Supplied material ->
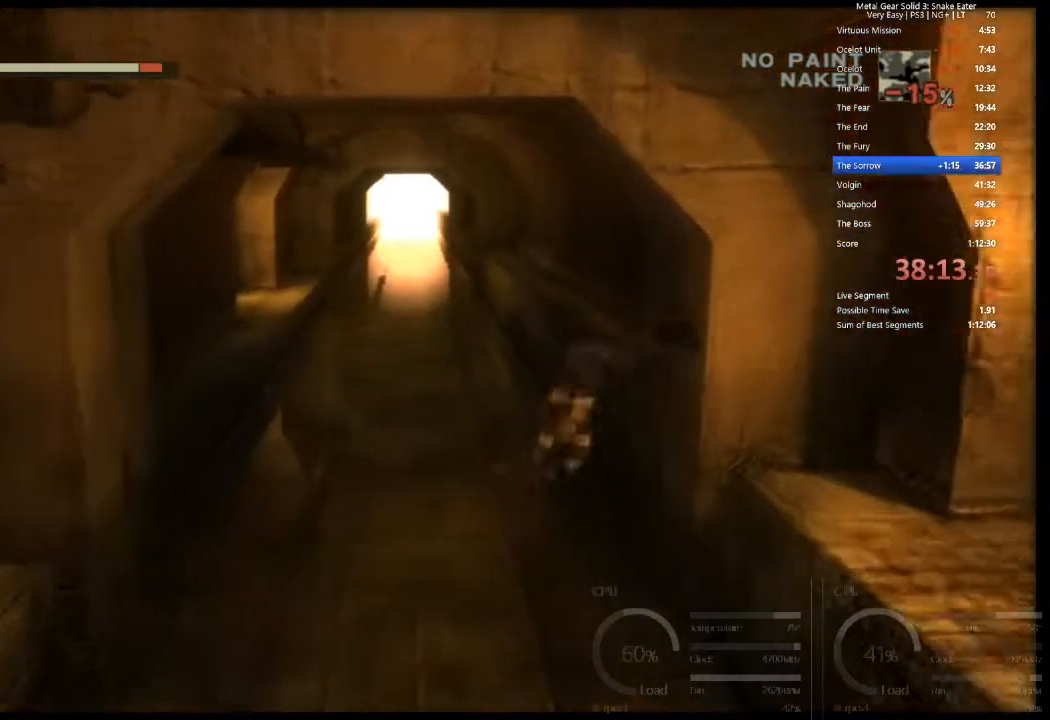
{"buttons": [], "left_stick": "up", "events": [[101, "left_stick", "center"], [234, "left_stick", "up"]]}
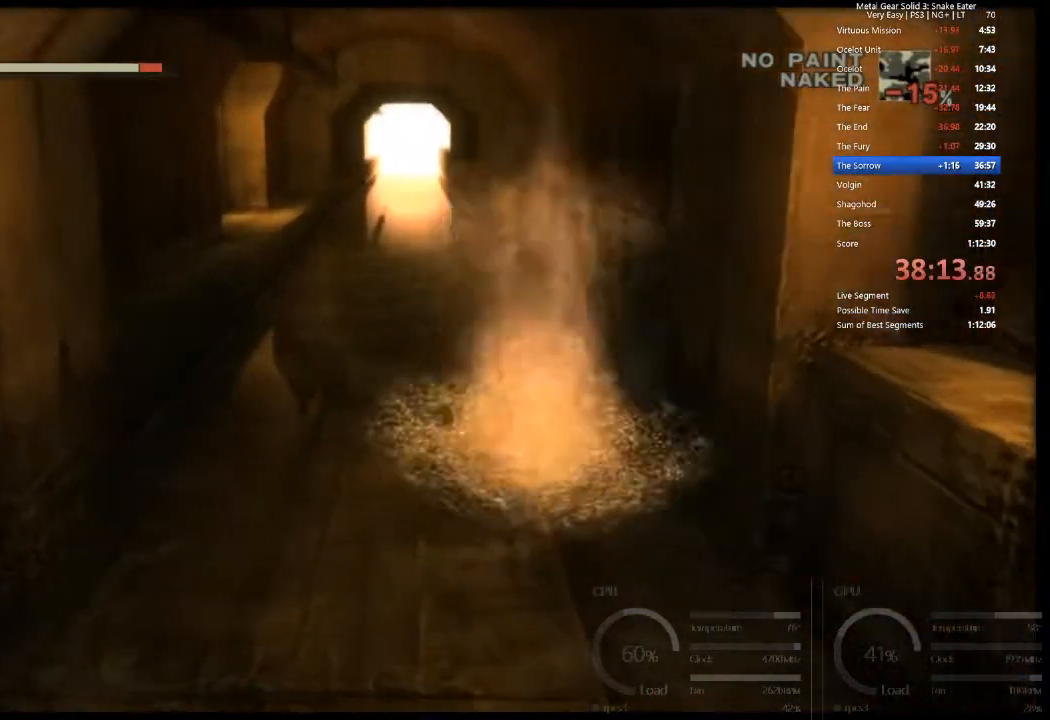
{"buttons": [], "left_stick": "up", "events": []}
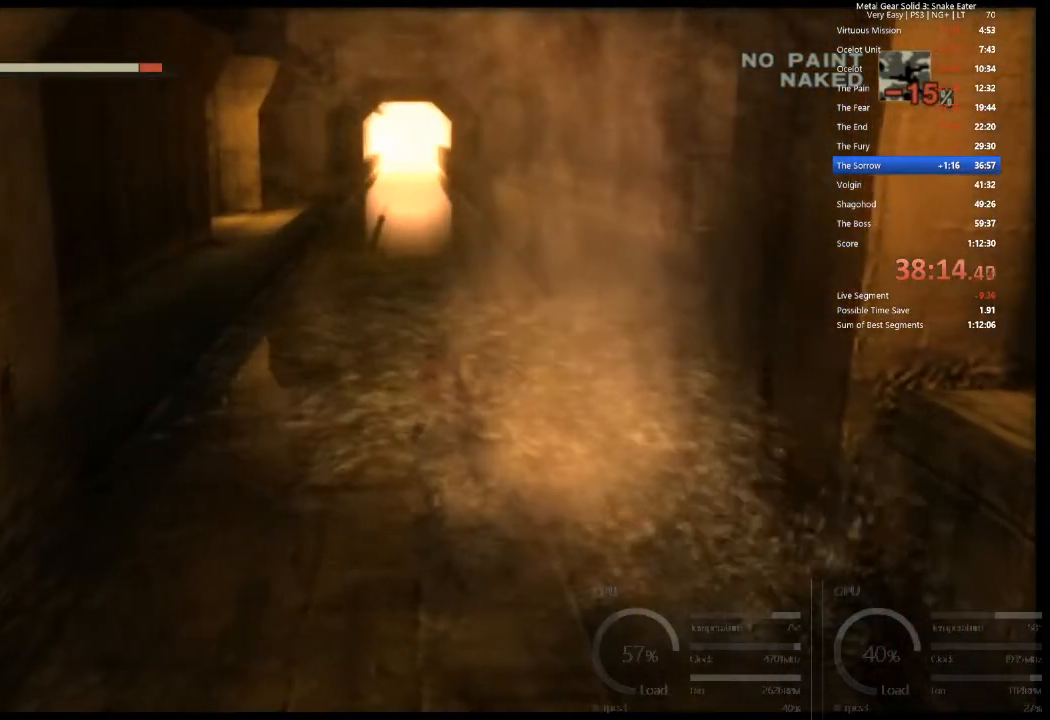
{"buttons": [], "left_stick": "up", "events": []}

Directions ->
Aside from its pictures, the listing must be given again in full, exactly as it appears.

Response to the exercise ->
{"buttons": [], "left_stick": "up", "events": [[101, "left_stick", "center"], [234, "left_stick", "up"]]}
{"buttons": [], "left_stick": "up", "events": []}
{"buttons": [], "left_stick": "up", "events": []}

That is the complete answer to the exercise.